In an ideal world, it would be nice if such institutions could be asked nicely to change their ways and they would do so in a satisfactory environmental way.
However, in our society, many institutions have immense inertia- that is- they continue doing what they're always doing because it is in their economic and political interest to do so. Hence they need to be forced to change, more often than not.
What social movements can do is raise the political cost for an institution to continue on its present path. The public is alerted to the mismatch between what the organisation is doing and what they should, ethically, be doing- and hence the ALTERNATIVE PATH/policy is highlighted, becoming a strong element of the public imagination.
We need to have our alternative policies endorsed and drafted by people with solid understanding and expertise. And to a large extent, we need to BECOME those people with solid understanding- learning from experts, each other etc, by meeting and distributing information, and directly teaching each other- constantly doing formal and informal workshops, so new people can participate in the ongoing debate about defining and sharpening our approach. In other words, we need to lead in order to become redundant.
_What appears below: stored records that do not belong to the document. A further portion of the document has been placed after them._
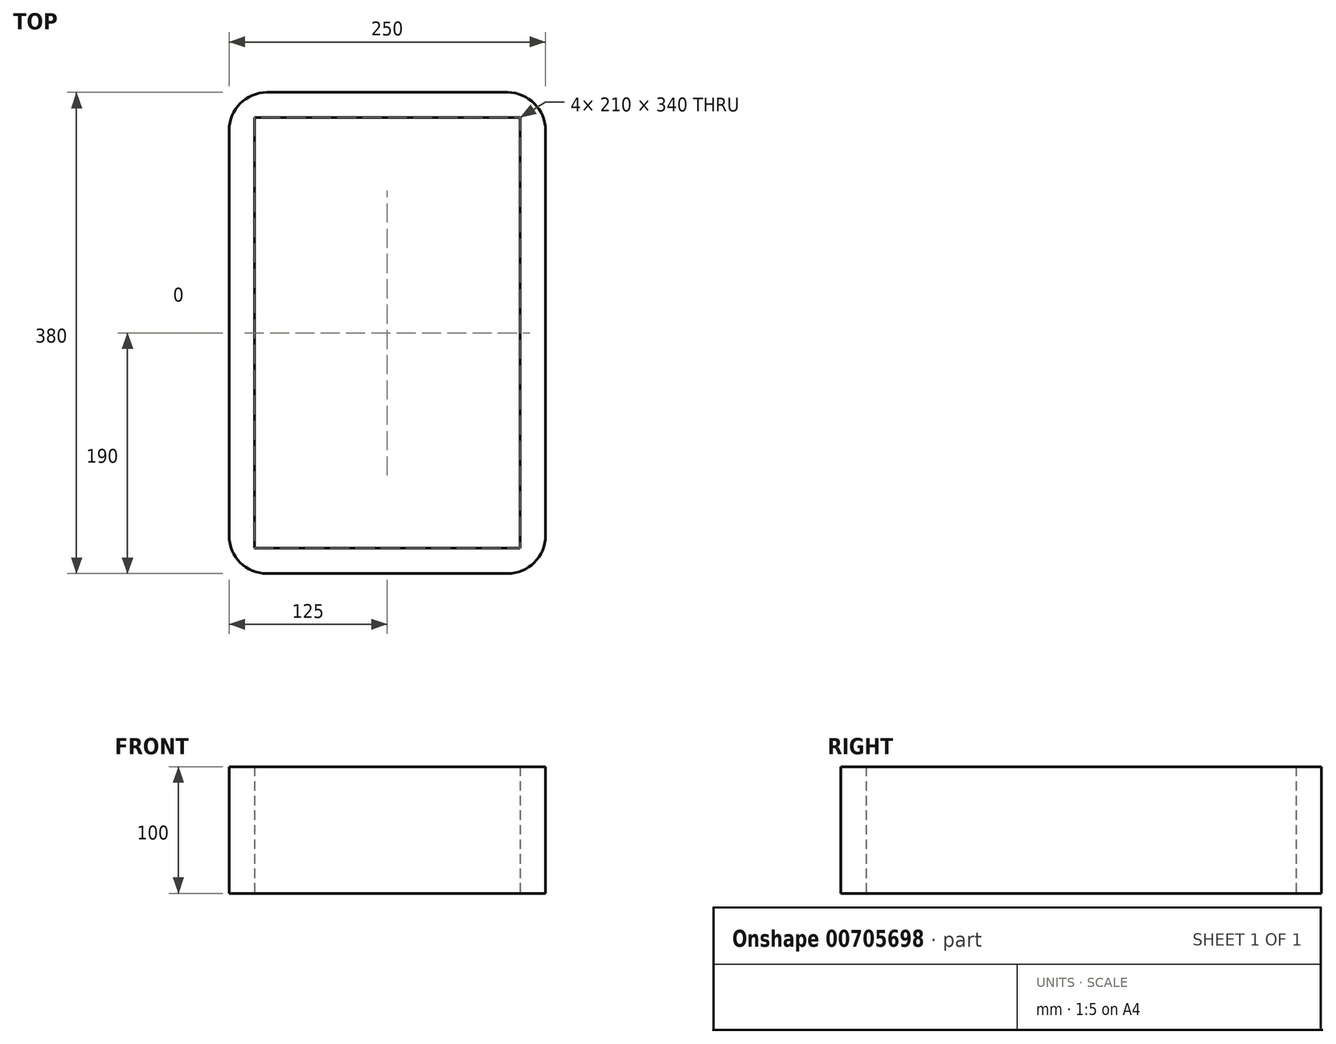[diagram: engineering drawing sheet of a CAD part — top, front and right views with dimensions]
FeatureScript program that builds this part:
annotation { "Feature Type Name" : "Feature", "Feature Type Description" : "" }
export const myFeature = defineFeature(function(context is Context, id is Id, definition is map)
    precondition{}
    {
        {
            var Q0;
            Q0=qCreatedBy(makeId("Top.planeOp"),FACE);
            var sketch = newSketch(context, id + "F0", { "sketchPlane" : qUnion([Q0])});
            skLineSegment(sketch, "E0.bottom", {"start": v(-30, 0) * mm, "end": v(-220, 0) * mm});
            skLineSegment(sketch, "E0.top", {"start": v(-30, 380) * mm, "end": v(-220, 380) * mm});
            skLineSegment(sketch, "E0.left", {"start": v(0, 30) * mm, "end": v(0, 350) * mm});
            skLineSegment(sketch, "E0.right", {"start": v(-250, 30) * mm, "end": v(-250, 350) * mm});
            skPoint(sketch, "E1.visualSharp", {"position": v(0, 380) * mm});
            skArc(sketch, "E1.filletArc", {"start": v(0, 350) * mm, "mid": v(-8.79, 371.21) * mm, "end": v(-30, 380) * mm});
            skPoint(sketch, "E2.visualSharp", {"position": v(-250, 380) * mm});
            skArc(sketch, "E2.filletArc", {"start": v(-220, 380) * mm, "mid": v(-241.21, 371.21) * mm, "end": v(-250, 350) * mm});
            skPoint(sketch, "E3.visualSharp", {"position": v(-250, 0) * mm});
            skArc(sketch, "E3.filletArc", {"start": v(-250, 30) * mm, "mid": v(-241.21, 8.79) * mm, "end": v(-220, 0) * mm});
            skPoint(sketch, "E4.visualSharp", {"position": v(0, 0) * mm});
            skArc(sketch, "E4.filletArc", {"start": v(-30, 0) * mm, "mid": v(-8.79, 8.79) * mm, "end": v(0, 30) * mm});
            skPoint(sketch, "E5", {"position": v(-20, 360) * mm});
            skPoint(sketch, "E6", {"position": v(-230, 360) * mm});
            skPoint(sketch, "E7", {"position": v(-20, 20) * mm});
            skPoint(sketch, "E8", {"position": v(-230, 20) * mm});
            skLineSegment(sketch, "E9", {"start": v(-20, 360) * mm, "end": v(-230, 360) * mm});
            skLineSegment(sketch, "E10", {"start": v(-230, 360) * mm, "end": v(-230, 20) * mm});
            skLineSegment(sketch, "E11", {"start": v(-20, 360) * mm, "end": v(-20, 20) * mm});
            skLineSegment(sketch, "E12", {"start": v(-20, 20) * mm, "end": v(-230, 20) * mm});
            skSolve(sketch);
        }
        {
            var Q0;
            Q0=makeQuery(id+"F0.imprint","IMPRINT",FACE,{"disambiguationData":[TD([[makeQuery(id+"F0.imprint","IMPRINT",EDGE,{"derivedFrom":sQuery(id+"F0.wireOp",EDGE,"E0.bottom")}),-1.0]])]});
            extrude(context, id + "F1", {"entities" : qUnion([Q0]), "depth" : 100 * mm, "offsetDistance" : 25.4 * mm});
        }
    });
We need to get to the point where new nuclei campaign groups keep sprouting up in each different context- due to our efforts in handing on our skills. We need to give other groups enougn support for them to become self-sustaining and to effectively utilise their talents and their potential leverage/ effectiveness. Then we need to keep in contact with these new groups.
What is a campaign?
A campaign is NOT a one-off event, such as car-free day, or holding a stall. A campaign emerges into the public consciousness after months of organizing and planning. This is usually coordinated by people who have certain beliefs about history- that it does not simply HAPPEN- that history is created by people who are co-ordinated and conscious about their actions and objectives.